[Opening EXCERPTED TEXT section]

There are a hundreds of differences between latest MySQL and MariaDB: https://mariadb.com/kb/en/mariadb-vs-mysql-compatibility/
But on protocol level they are compatible. We could use the same Connector/J jdbc driver to connect both MySQL/MariaDB. General data types are also idenctical (error from the log shows that unsigned integer is treated as signed - currently I do not know why, detailed information needed): https://dev.mysql.com/doc/refman/8.0/en/data-types.html https://mariadb.com/kb/en/data-types/
Common SQL is also same. So, if we will not use specific SQL dialect features that differs in MySQL and MariaDB, we would be safe.
@kimerinn
- are there any changes that we need to make to MySQL connector to make it work with MariaDB in JDBC mode?
- are there any changes that we need to make to MySQL connector to make it work with MariaDB in CDC mode?
-
Theoretically, we should not make any changes. MySQL's Connector/J is compatible with MariaDB. "All MySQL connectors (PHP, Perl, Python, Java, .NET, MyODBC, Ruby, MySQL C connector etc) work unchanged with MariaDB." https://mariadb.com/kb/en/mariadb-vs-mysql-compatibility/
-
No. Though Debezium connector for MySQL has not tested against MariaDB but multiple reports from the community indicate successful usage of the connector with this database. Official support for MariaDB is planned for a future Debezium version. https://debezium.io/documentation/reference/stable/connectors/mysql.html https://stackoverflow.com/questions/50961788/debezium-mysql-mariadb-connector-how-to-resume-from-a-previous-bin-log-file This means, we should not make any changes to cdc
@kimerinn now that we have the E2E testing tool (cc @DoNotPanicUA ), can you please create an end to end test that validates the assumptions that Airbyte MySQL Source Connector works with MariaDB?
@grishick the E2E testing tool is in the first stage and requires some important updates before we can use it as a regular tool. We need at least the third stage from our roadmap or even four.
@grishick the E2E testing tool is in the first stage and requires some important updates before we can use it as a regular tool. We need at least the third stage from our roadmap or even four.

[Closing EXCERPTED TEXT section]
[Opening EXCERPTED DATA section]

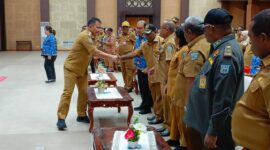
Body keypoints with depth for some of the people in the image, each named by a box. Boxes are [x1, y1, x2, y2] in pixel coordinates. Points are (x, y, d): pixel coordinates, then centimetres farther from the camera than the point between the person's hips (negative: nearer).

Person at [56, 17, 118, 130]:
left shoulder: (92, 37, 5)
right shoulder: (84, 36, -25)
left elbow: (93, 53, 5)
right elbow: (95, 52, -31)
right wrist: (111, 57, -29)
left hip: (82, 69, 9)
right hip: (71, 68, -9)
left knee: (84, 92, 8)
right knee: (67, 92, -7)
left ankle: (81, 115, 20)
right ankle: (61, 118, -2)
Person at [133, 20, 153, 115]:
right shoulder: (137, 38, 9)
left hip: (146, 69, -8)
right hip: (139, 68, 8)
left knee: (146, 89, 3)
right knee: (141, 88, 16)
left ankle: (148, 107, 14)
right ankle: (144, 104, 29)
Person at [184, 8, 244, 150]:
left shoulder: (226, 53, -24)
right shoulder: (221, 48, 8)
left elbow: (223, 99, -27)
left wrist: (213, 131, -23)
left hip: (218, 127, -9)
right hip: (207, 120, 9)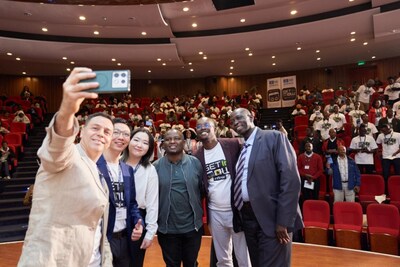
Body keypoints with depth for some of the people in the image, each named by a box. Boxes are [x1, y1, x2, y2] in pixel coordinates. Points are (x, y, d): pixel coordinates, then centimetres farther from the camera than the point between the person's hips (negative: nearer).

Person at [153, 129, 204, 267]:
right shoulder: (156, 166, -6)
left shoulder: (195, 163, -6)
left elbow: (202, 190, 0)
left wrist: (200, 214, 0)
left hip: (193, 226, 1)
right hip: (167, 228, 0)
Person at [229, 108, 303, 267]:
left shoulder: (274, 138, -8)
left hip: (271, 218, -7)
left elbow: (291, 179, -16)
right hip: (247, 218, 7)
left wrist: (284, 220, -19)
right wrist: (239, 214, 6)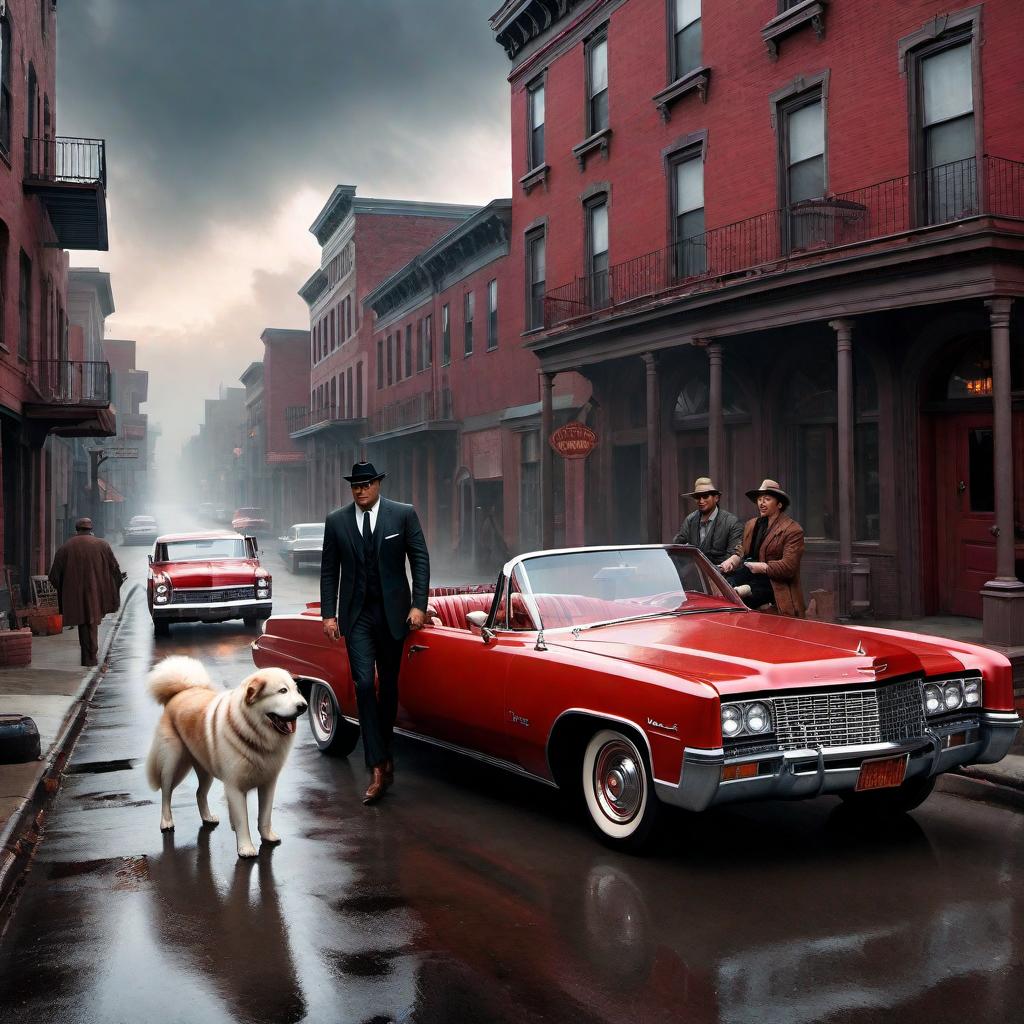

[Closing EXCERPTED DATA section]

Reproduce the MySQL and MariaDB compatibility thread above word for word, from start to finish.

- [RESULT FOR THIS TASK]
There are a hundreds of differences between latest MySQL and MariaDB: https://mariadb.com/kb/en/mariadb-vs-mysql-compatibility/
But on protocol level they are compatible. We could use the same Connector/J jdbc driver to connect both MySQL/MariaDB. General data types are also idenctical (error from the log shows that unsigned integer is treated as signed - currently I do not know why, detailed information needed): https://dev.mysql.com/doc/refman/8.0/en/data-types.html https://mariadb.com/kb/en/data-types/
Common SQL is also same. So, if we will not use specific SQL dialect features that differs in MySQL and MariaDB, we would be safe.
@kimerinn
- are there any changes that we need to make to MySQL connector to make it work with MariaDB in JDBC mode?
- are there any changes that we need to make to MySQL connector to make it work with MariaDB in CDC mode?
-
Theoretically, we should not make any changes. MySQL's Connector/J is compatible with MariaDB. "All MySQL connectors (PHP, Perl, Python, Java, .NET, MyODBC, Ruby, MySQL C connector etc) work unchanged with MariaDB." https://mariadb.com/kb/en/mariadb-vs-mysql-compatibility/
-
No. Though Debezium connector for MySQL has not tested against MariaDB but multiple reports from the community indicate successful usage of the connector with this database. Official support for MariaDB is planned for a future Debezium version. https://debezium.io/documentation/reference/stable/connectors/mysql.html https://stackoverflow.com/questions/50961788/debezium-mysql-mariadb-connector-how-to-resume-from-a-previous-bin-log-file This means, we should not make any changes to cdc
@kimerinn now that we have the E2E testing tool (cc @DoNotPanicUA ), can you please create an end to end test that validates the assumptions that Airbyte MySQL Source Connector works with MariaDB?
@grishick the E2E testing tool is in the first stage and requires some important updates before we can use it as a regular tool. We need at least the third stage from our roadmap or even four.
@grishick the E2E testing tool is in the first stage and requires some important updates before we can use it as a regular tool. We need at least the third stage from our roadmap or even four.